Keypoint correspondence data:
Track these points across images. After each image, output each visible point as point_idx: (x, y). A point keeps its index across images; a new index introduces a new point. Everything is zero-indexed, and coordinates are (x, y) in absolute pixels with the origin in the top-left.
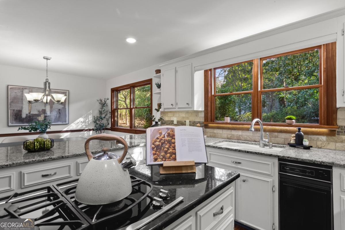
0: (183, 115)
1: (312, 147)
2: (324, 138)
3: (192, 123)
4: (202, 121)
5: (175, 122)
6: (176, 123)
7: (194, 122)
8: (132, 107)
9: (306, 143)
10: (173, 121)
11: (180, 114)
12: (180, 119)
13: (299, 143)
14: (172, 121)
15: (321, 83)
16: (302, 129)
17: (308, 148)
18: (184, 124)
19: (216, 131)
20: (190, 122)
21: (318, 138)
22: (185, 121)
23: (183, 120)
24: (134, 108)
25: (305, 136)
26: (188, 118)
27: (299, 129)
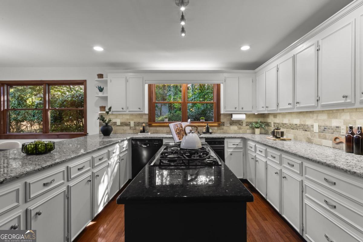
0: (128, 117)
1: (212, 133)
2: (216, 128)
3: (136, 124)
4: (146, 121)
5: (118, 123)
6: (120, 124)
7: (139, 123)
8: (47, 108)
9: (210, 131)
10: (116, 122)
11: (124, 116)
12: (123, 121)
13: (208, 131)
14: (114, 122)
15: (214, 101)
16: (209, 124)
17: (211, 133)
18: (128, 125)
19: (158, 129)
20: (134, 122)
21: (214, 129)
22: (130, 123)
23: (128, 121)
24: (50, 109)
25: (210, 128)
26: (132, 120)
27: (207, 124)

Description of the task | Using the records above, restate word for word the lines from the one with "4: (202, 121)" through the one with "25: (305, 136)", both included.

Response to the exercise |
4: (202, 121)
5: (175, 122)
6: (176, 123)
7: (194, 122)
8: (132, 107)
9: (306, 143)
10: (173, 121)
11: (180, 114)
12: (180, 119)
13: (299, 143)
14: (172, 121)
15: (321, 83)
16: (302, 129)
17: (308, 148)
18: (184, 124)
19: (216, 131)
20: (190, 122)
21: (318, 138)
22: (185, 121)
23: (183, 120)
24: (134, 108)
25: (305, 136)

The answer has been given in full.